#### Exercise
Show every line of the items that contains the string "помощью", matching its case exactly.

#### Information shown
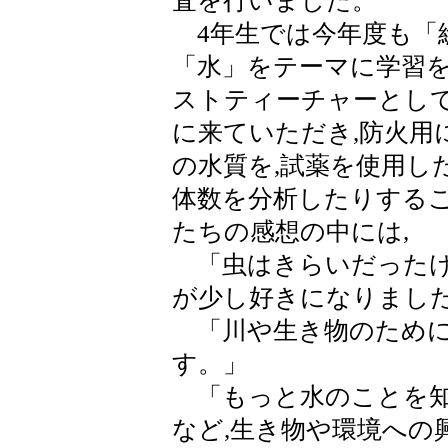
査を行いました。
4年生では今年度も「
「水」をテーマに学習を
ストティーチャーとし
に来ていただき,防火用
の水質を,試薬を使用し
体数を分析したりする
たちの感想の中には,
「虫はきらいだったけ
が少し好きになりまし
「川や生き物のために
す。」
「もっと水のことを知
など,生き物や環境への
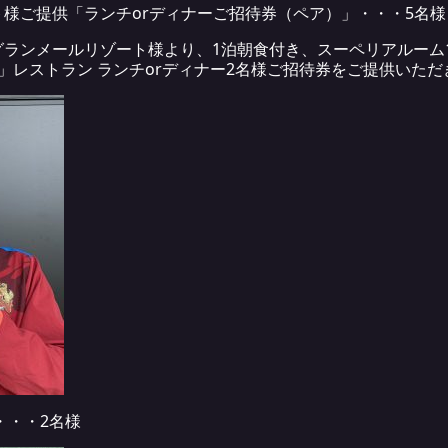
様ご提供「ランチorディナーご招待券（ペア）」・・・5名様
ランメールリゾート様より、1泊朝食付き、スーペリアルーム
」レストラン ランチorディナー2名様ご招待券をご提供いただ
・・・2名様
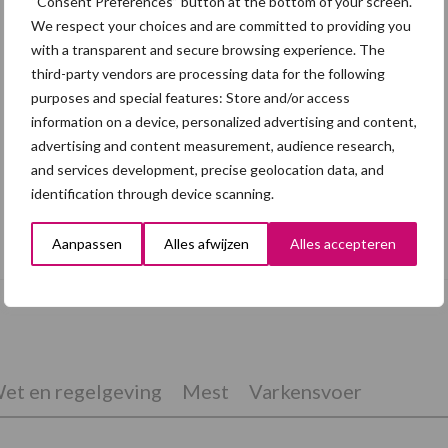
“Consent Preferences” button at the bottom of your screen.
We respect your choices and are committed to providing you
with a transparent and secure browsing experience. The
third-party vendors are processing data for the following
purposes and special features: Store and/or access
information on a device, personalized advertising and content,
advertising and content measurement, audience research,
and services development, precise geolocation data, and
identification through device scanning.
Een kijkje in de keuken bij Dopharma
Aanpassen
Alles afwijzen
Alles accepteren
et en regelgeving
Mest
Varkensvoer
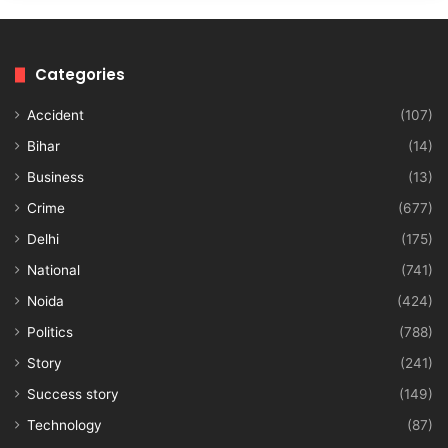
Categories
Accident
(107)
Bihar
(14)
Business
(13)
Crime
(677)
Delhi
(175)
National
(741)
Noida
(424)
Politics
(788)
Story
(241)
Success story
(149)
Technology
(87)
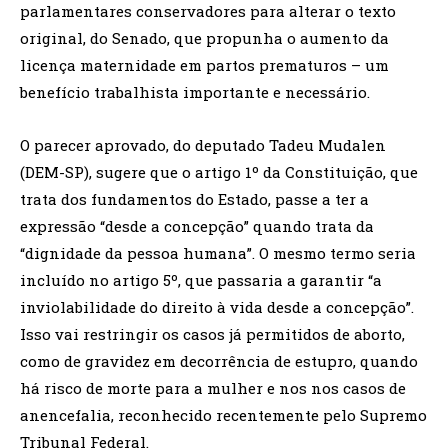
parlamentares conservadores para alterar o texto
original, do Senado, que propunha o aumento da
licença maternidade em partos prematuros – um
benefício trabalhista importante e necessário.
O parecer aprovado, do deputado Tadeu Mudalen
(DEM-SP), sugere que o artigo 1º da Constituição, que
trata dos fundamentos do Estado, passe a ter a
expressão “desde a concepção” quando trata da
“dignidade da pessoa humana”. O mesmo termo seria
incluído no artigo 5º, que passaria a garantir “a
inviolabilidade do direito à vida desde a concepção”.
Isso vai restringir os casos já permitidos de aborto,
como de gravidez em decorrência de estupro, quando
há risco de morte para a mulher e nos nos casos de
anencefalia, reconhecido recentemente pelo Supremo
Tribunal Federal.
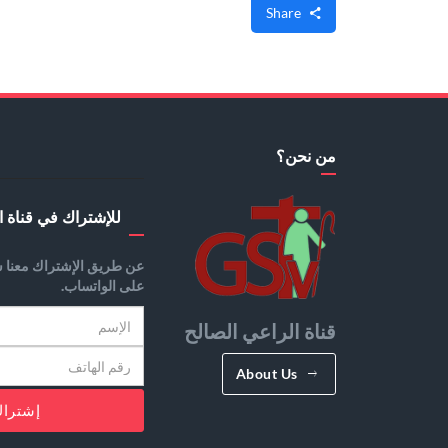
Share
من نحن؟
للإشتراك في قناة ا
عن طريق الإشتراك معنا س
على الواتساب.
قناة الراعي الصالح
About Us
إشترا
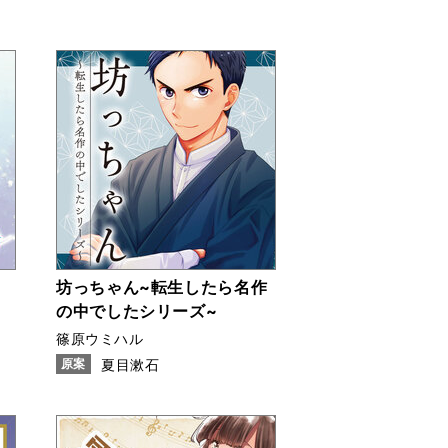
坊っちゃん~転生したら名作
の中でしたシリーズ~
篠原ウミハル
原案
夏目漱石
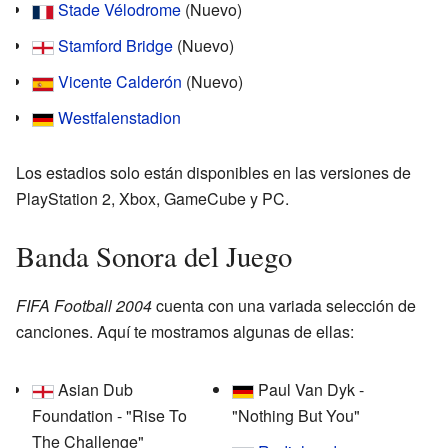
Stade Vélodrome
(Nuevo)
Stamford Bridge
(Nuevo)
Vicente Calderón
(Nuevo)
Westfalenstadion
Los estadios solo están disponibles en las versiones de
PlayStation 2, Xbox, GameCube y PC.
Banda Sonora del Juego
FIFA Football 2004
cuenta con una variada selección de
canciones. Aquí te mostramos algunas de ellas:
Asian Dub
Paul Van Dyk -
Foundation - "Rise To
"Nothing But You"
The Challenge"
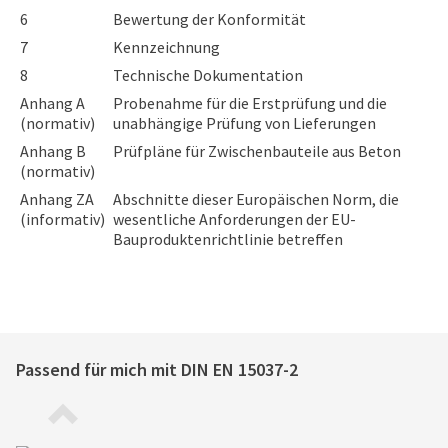
6
Bewertung der Konformität
7
Kennzeichnung
8
Technische Dokumentation
Anhang A
Probenahme für die Erstprüfung und die
(normativ)
unabhängige Prüfung von Lieferungen
Anhang B
Prüfpläne für Zwischenbauteile aus Beton
(normativ)
Anhang ZA
Abschnitte dieser Europäischen Norm, die
(informativ)
wesentliche Anforderungen der EU-
Bauproduktenrichtlinie betreffen
Passend für mich mit
DIN EN 15037-2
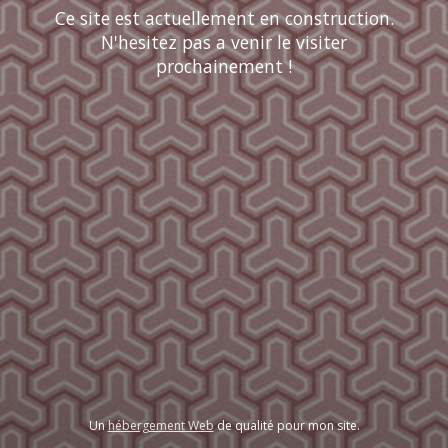
Ce site est actuellement en construction.
N'hesitez pas a venir le visiter
prochainement !
Un
hébergement Web
de qualité pour mon site.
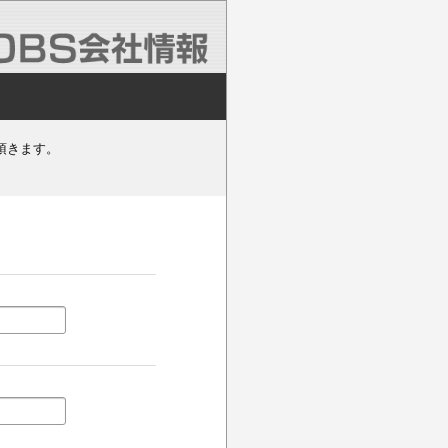
頂きます。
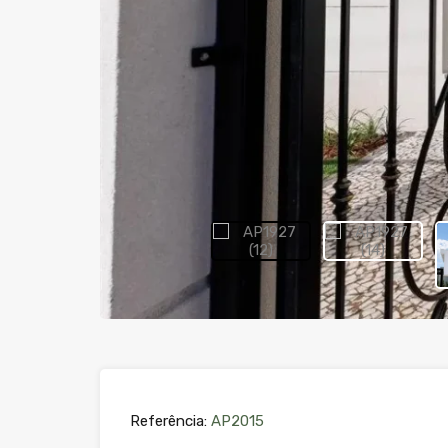
Referência:
AP2015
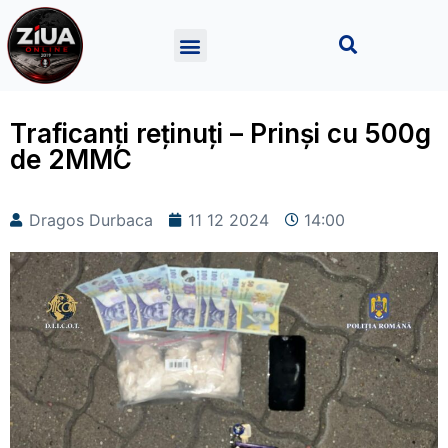
Traficanți reținuți – Prinși cu 500g
de 2MMC
Dragos Durbaca
11 12 2024
14:00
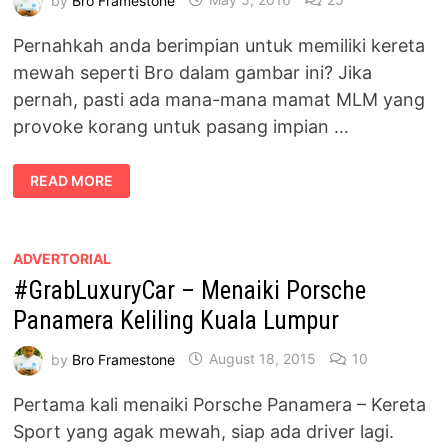
Pernahkah anda berimpian untuk memiliki kereta
mewah seperti Bro dalam gambar ini? Jika
pernah, pasti ada mana-mana mamat MLM yang
provoke korang untuk pasang impian …
SENARAI
READ MORE
KERETA
MAMPU
DIMILIKI
BERDASARKAN
GAJI
BULANAN
ADVERTORIAL
ANDA
#GrabLuxuryCar – Menaiki Porsche
Panamera Keliling Kuala Lumpur
by
Bro Framestone
August 18, 2015
10
Pertama kali menaiki Porsche Panamera – Kereta
Sport yang agak mewah, siap ada driver lagi.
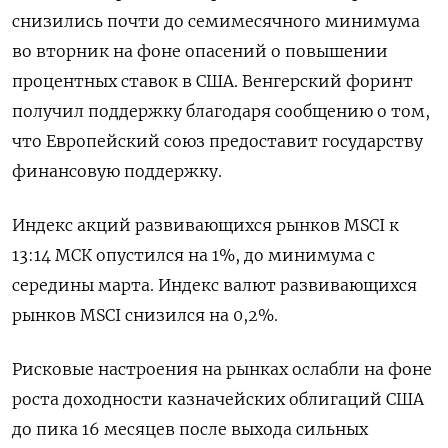
снизились почти до семимесячного минимума
во вторник на фоне опасений о повышении
процентных ставок в США. Венгерский форинт
получил поддержку благодаря сообщению о том,
что Европейский союз предоставит государству
финансовую поддержку.
Индекс акций развивающихся рынков MSCI к
13:14 МСК опустился на 1%, до минимума с
середины марта. Индекс валют развивающихся
рынков MSCI снизился на 0,2%.
Рисковые настроения на рынках ослабли на фоне
роста доходности казначейских облигаций США
до пика 16 месяцев после выхода сильных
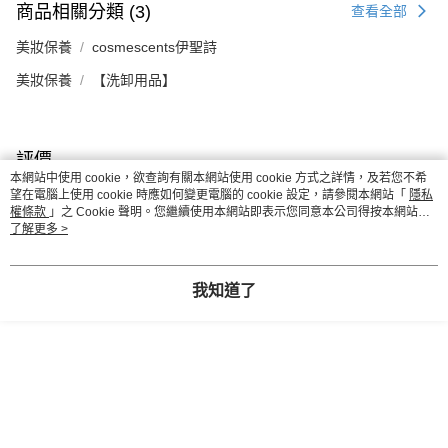
商品相關分類 (3)
查看全部
美妝保養
cosmescents伊聖詩
美妝保養
【洗卸用品】
評價
本網站中使用 cookie，欲查詢有關本網站使用 cookie 方式之詳情，及若您不希
喜歡這個商品嗎？購買後給他一個好評吧
望在電腦上使用 cookie 時應如何變更電腦的 cookie 設定，請參閱本網站「
隱私
權條款
」之 Cookie 聲明。您繼續使用本網站即表示您同意本公司得按本網站使
用條款之 Cookie 聲明使用 cookie。
了解更多 >
本分類熱銷
全站排行
我知道了
熱門標籤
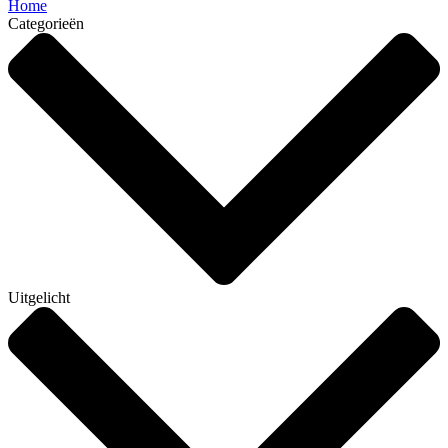
Home
Categorieën
Uitgelicht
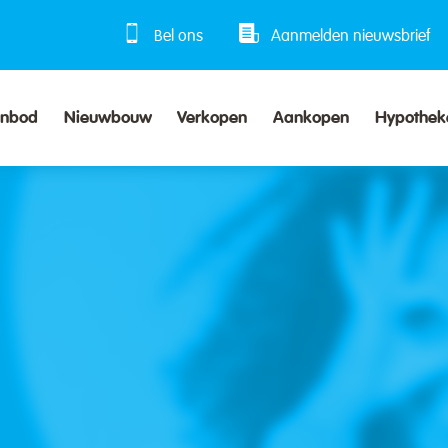
Bel ons
Aanmelden nieuwsbrief
anbod
Nieuwbouw
Verkopen
Aankopen
Hypothek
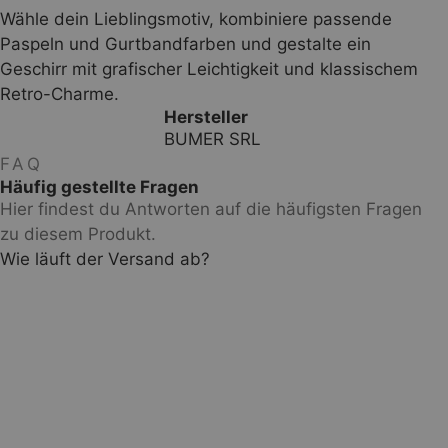
Wähle dein Lieblingsmotiv, kombiniere passende
Paspeln und Gurtbandfarben und gestalte ein
Geschirr mit grafischer Leichtigkeit und klassischem
Retro-Charme.
Hersteller
BUMER SRL
FAQ
Häufig gestellte Fragen
Hier findest du Antworten auf die häufigsten Fragen
zu diesem Produkt.
Wie läuft der Versand ab?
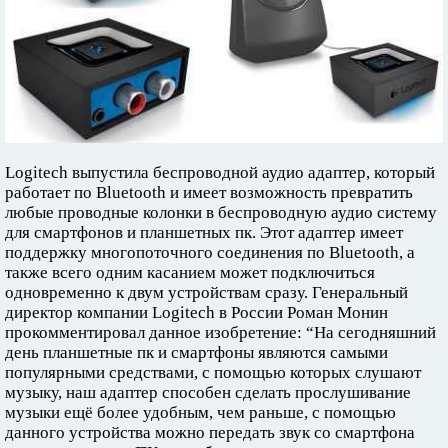
Logitech выпустила беспроводной аудио адаптер, который
работает по Bluetooth и имеет возможность превратить
любые проводные колонки в беспроводную аудио систему
для смартфонов и планшетных пк. Этот адаптер имеет
поддержку многопоточного соединения по Bluetooth, а
также всего одним касанием может подключиться
одновременно к двум устройствам сразу. Генеральный
директор компании Logitech в России Роман Монин
прокомментировал данное изобретение: “На сегодняшний
день планшетные пк и смартфоны являются самыми
популярными средствами, с помощью которых слушают
музыку, наш адаптер способен сделать прослушивание
музыки ещё более удобным, чем раньше, с помощью
данного устройства можно передать звук со смартфона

#### Your response
популярными средствами, с помощью которых слушают
музыки ещё более удобным, чем раньше, с помощью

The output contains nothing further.